Go through the material below and count the lines with the string "Pertamina"; the number is the whole answer.

Input data:
*** Block opens ***
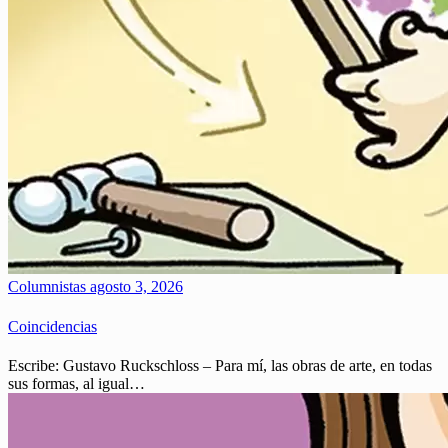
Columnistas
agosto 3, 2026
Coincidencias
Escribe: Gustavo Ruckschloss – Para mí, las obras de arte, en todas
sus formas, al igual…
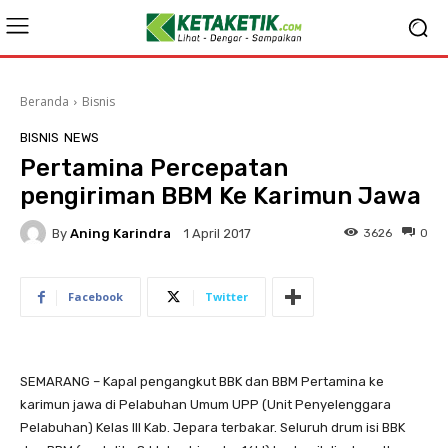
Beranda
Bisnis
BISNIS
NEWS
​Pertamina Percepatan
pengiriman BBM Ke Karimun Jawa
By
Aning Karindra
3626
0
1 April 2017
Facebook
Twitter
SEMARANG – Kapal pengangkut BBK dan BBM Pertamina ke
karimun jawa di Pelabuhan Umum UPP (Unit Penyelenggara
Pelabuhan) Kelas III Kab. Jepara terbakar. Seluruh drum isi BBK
*** Block closes ***
Exercise output: 2